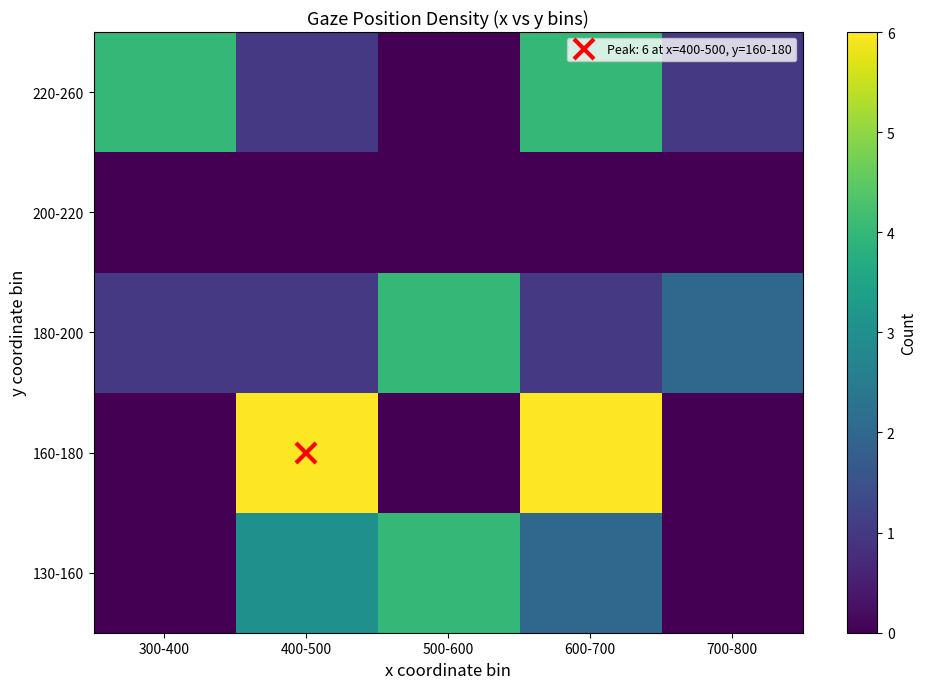

At which category is the sum across all series the highest?

600-700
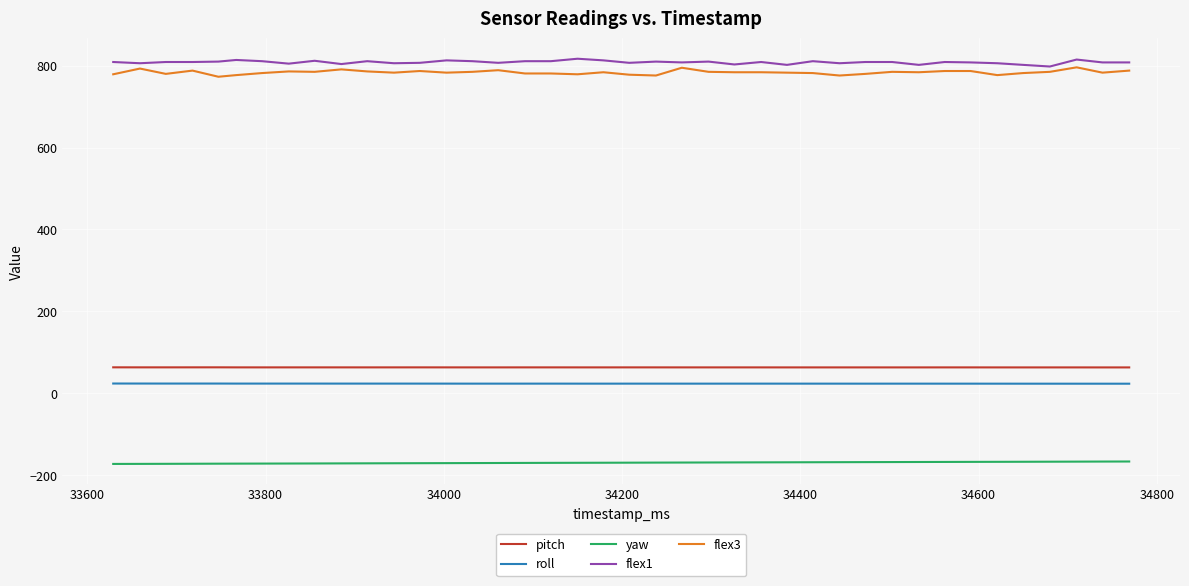

What is the smallest value displayed?

-172.5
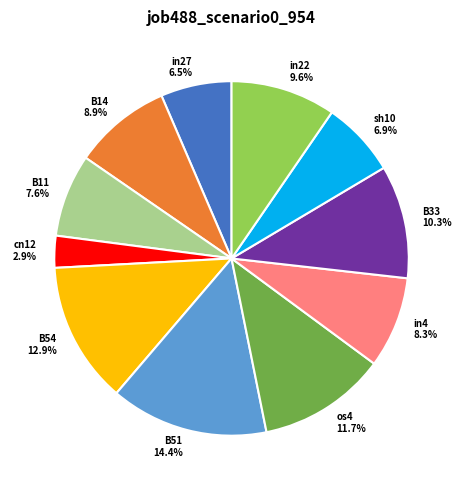

Does sh10 represent more than half of the total?

No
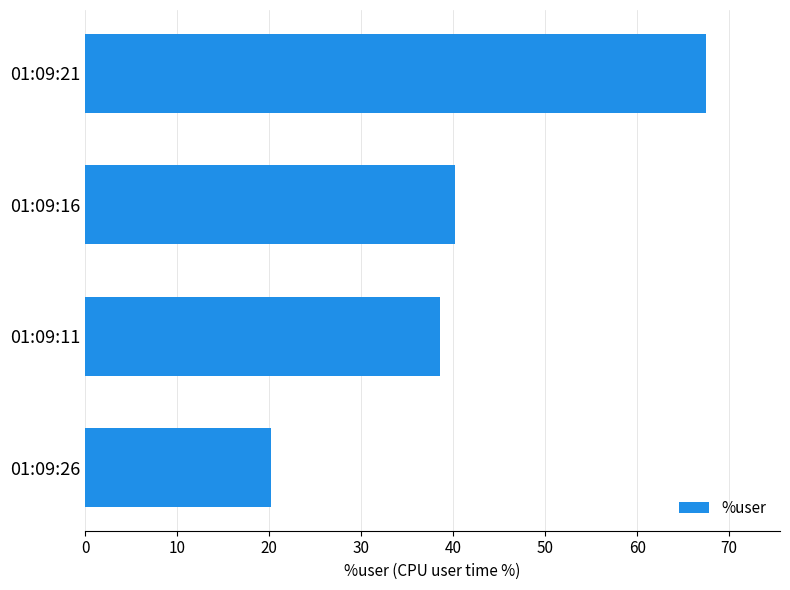

Between 01:09:21 and 01:09:16, which is larger?

01:09:21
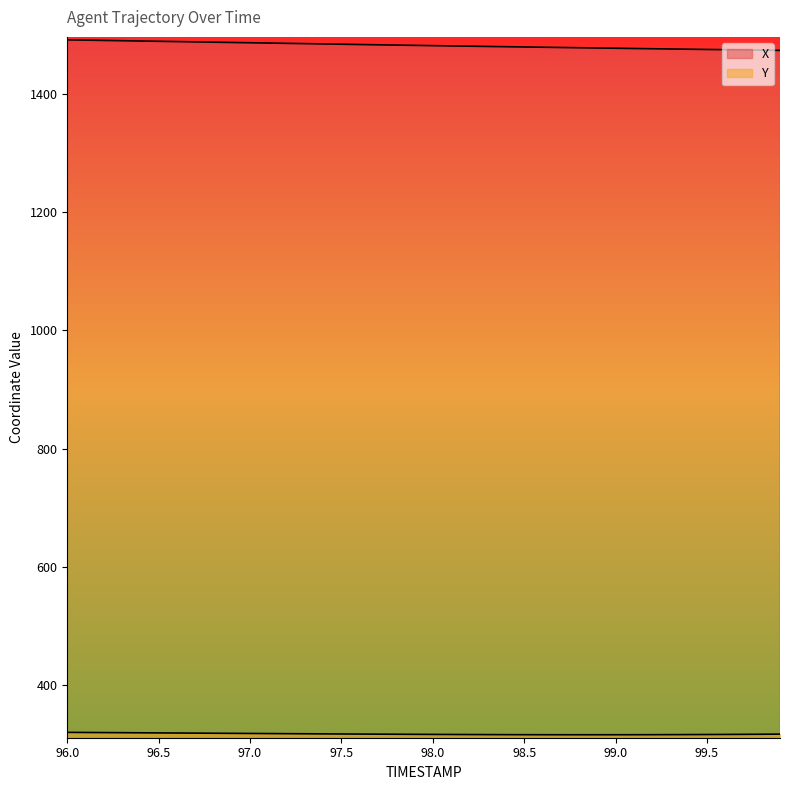

At 99.7, list the series in order from smallest to largest.

Y, X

——————————

### TASK TO CARRY OUT
Print the listing above again word for word, from start to finish, and leave out the pictures.

### WRITTEN ANSWER
At which category is the sum across all series the highest?

600-700

What is the smallest value displayed?

-172.5

Does sh10 represent more than half of the total?

No

Between 01:09:21 and 01:09:16, which is larger?

01:09:21

At 99.7, list the series in order from smallest to largest.

Y, X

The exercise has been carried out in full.